– Le Premier ministre, Souleymane Ndéné Ndiaye, a annoncé, vendredi à Dakar, le retrait du projet d’affectation de 20.000 hectares à la production de biocarburants dans la communauté rurale de Fanaye (Podor, nord), ont constaté des reporters de l’APS.
M. Ndiaye a fait cette annonce, suite aux appels de certains ressortissants de la zone venus assister, en même temps que lui, à la grande prière du vendredi à la mosquée omarienne.
‘’Le gouvernement a décidé de suspendre le projet jusqu’à ce qu’il y ait un accord conciliant les différentes parties [en conflit à Fanaye]’’, a dit le chef du gouvernement, prévenant toutefois qu’au cas contraire, le projet serait ‘’délocalisé ailleurs’’.
L’annonce de la suspension n’avait pas emporté l’adhésion des ressortissants de Fanaye présents sur l’esplanade de la mosquée et qui exigeaient bruyamment, après la prière, ‘’l’abandon pur et simple du projet’’.
La société sénégalo-italienne « SenEthanol » envisageait de produire du biocarburant sur des terres revendiquées par les populations locales.

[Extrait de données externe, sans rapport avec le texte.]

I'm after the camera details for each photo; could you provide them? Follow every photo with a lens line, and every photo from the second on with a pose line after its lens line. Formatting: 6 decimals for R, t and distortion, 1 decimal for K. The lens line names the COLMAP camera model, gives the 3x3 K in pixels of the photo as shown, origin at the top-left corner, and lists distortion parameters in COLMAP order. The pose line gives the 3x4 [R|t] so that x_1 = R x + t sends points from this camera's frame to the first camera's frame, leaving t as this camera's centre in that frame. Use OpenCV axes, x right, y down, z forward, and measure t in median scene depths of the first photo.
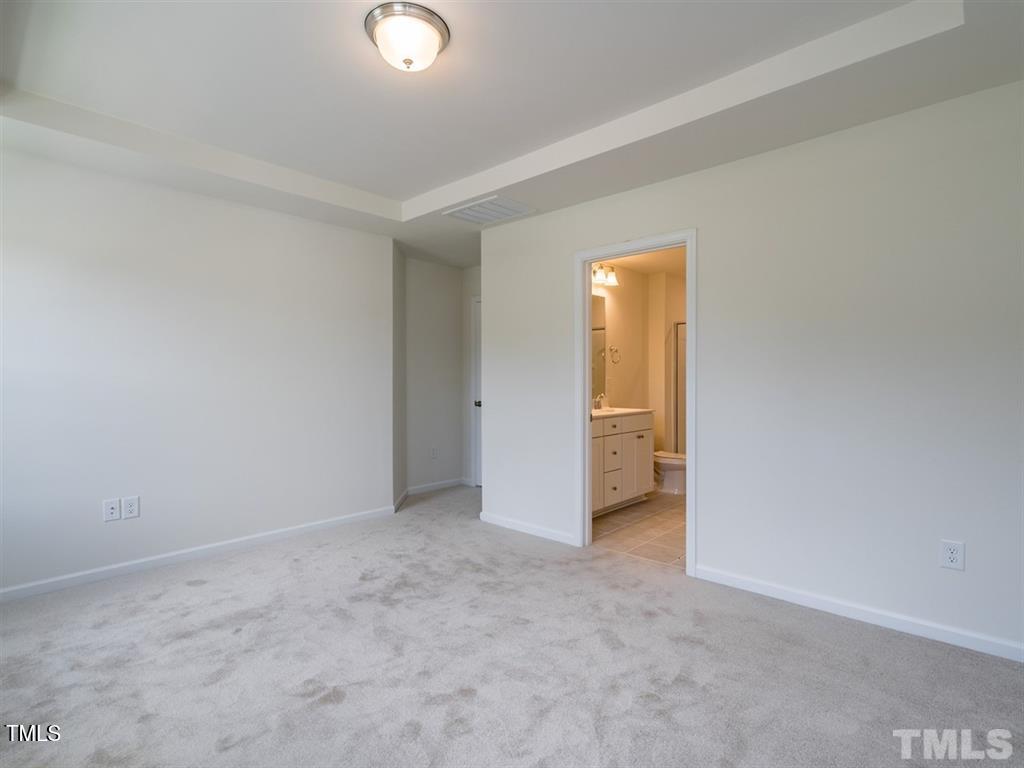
lens RADIAL K [[528.9, 0, 512.0], [0, 528.9, 384.0], [0, 0, 1]] dist [0.001556, 0.000804]
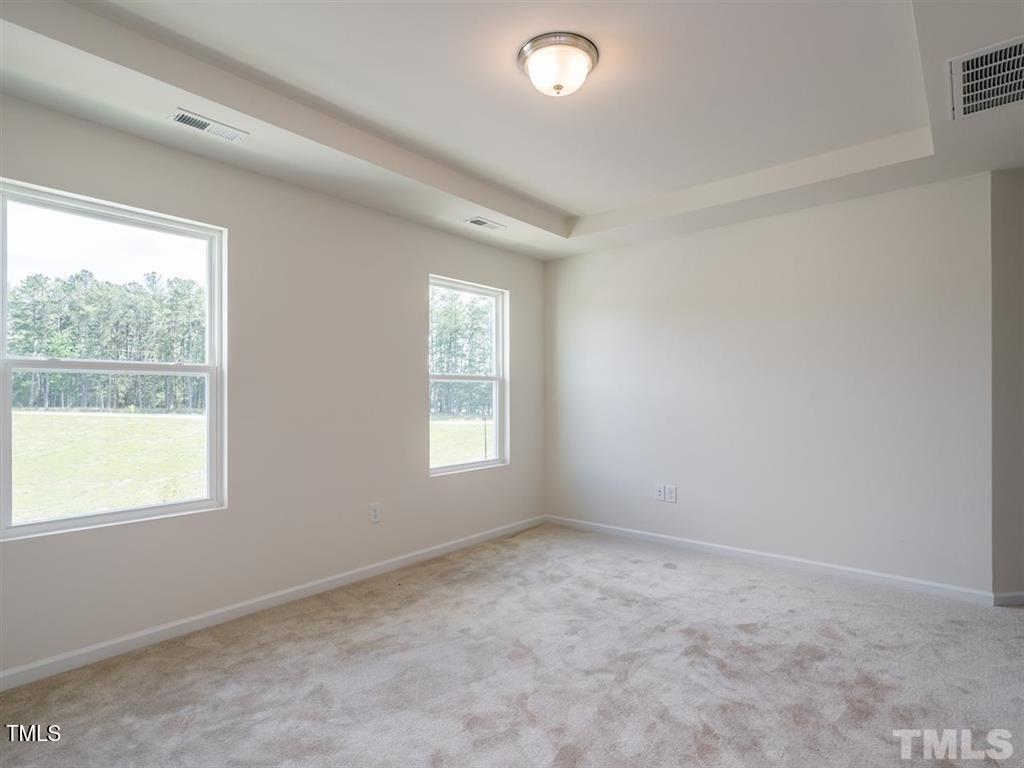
lens RADIAL K [[528.9, 0, 512.0], [0, 528.9, 384.0], [0, 0, 1]] dist [0.001556, 0.000804]
pose [[0.038427, -0.017826, -0.999102, 0.614229], [-0.001553, 0.999839, -0.017899, -0.009169], [0.999260, 0.002240, 0.038393, 0.641731]]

‘’Le projet est maintenant retiré pour de bon. Ce qui s’est passé là-bas n’affecte pas seulement les populations de cette zone, mais tout le pays entier compatit avec la perte de deux personnes’’, a dit le Premier ministre, accédant ainsi à la demande pressante des ressortissants de la zone qui demandaient coûte que coûte l’abandon du projet.
L’affectation de 20.000 ha au projet de production de biocarburants à Fanaye est à l’origine du conflit qui, rappelle-t-on, a occasionné deux morts et des dizaines de blessés graves, mercredi.
‘’Evoquant les évènements survenus récemment dans la communauté rurale de Fanaye, le président de la République a vivement regretté qu’il y ait eu mort d’homme. Il a, à cet effet, demandé aux ministres en charge de l’Agriculture (Khadim Guèye), de l’Environnement (Djibo Kâ) et de la Décentralisation (Aliou Sow) de lui faire une note circonstanciée sur cette situation.’’
Dans son adresse aux fidèles présents à la mosquée vendredi, le khalife de la famille omarienne à Dakar, Thierno Madani Tall, a appelé les uns et les autres à se calmer et revenir à de meilleurs sentiments.
‘’Si quelqu’un, en défendant son patrimoine ou celui de ces parents meurt, il est mort en tant que jihadiste, [car] personne ne voudra voir ses biens confisqués, ou pris illégalement’’, a-t-il dit.
‘’Mais s’il y avait eu une concertation entre les différentes parties, je crois que cette situation ne se présenterait pas. Je prie Dieu pour que cette histoire ne se répète plus et que longtemps, la région garde son calme légendaire’’.
Mais les paroles conciliantes des deux responsables et la décision du Collectif pour la défense des terres de Fanaye de reporter sa marche de protestation, n’ont pu apaiser les esprits des ressortissants de la zone.
Composés pour la plupart de jeunes et de femmes, ils ont interrompu à plusieurs reprises le discours du Premier ministre. Ils disaient à qui voulait les entendre, qu’ils allaient marcher et que personne ne pourra les en empêcher.
Le président de la communauté rurale de Fanaye, Karasse Kane, avait déclaré au quotidien Focus que ‘’le projet s’intéresse aux terres du Diéry qui n’ont jamais été cultivées depuis nos ancêtres’’. Son coût global est de 18 milliards de francs CFA sur cinq ans.
Mais, deux chefs de village sur 47 s’y opposent. Responsable local du Parti démocratique sénégalais (PDS, au pouvoir), M. Kane invoque des raisons politiques à l’origine du conflit. Le porte-parole du président sénégalais Abdoulaye Wade a situé les responsabilités au niveau de la collectivité locale.
Ce projet italien propose en échanges de terres, 2.000 emplois journaliers rémunérés pour un montant estimé à 14 millions FCFA par jour, avec un montant de 500 millions pour les taxes municipales, ainsi que 800 autres millions destinés à la lutte contre la pauvreté.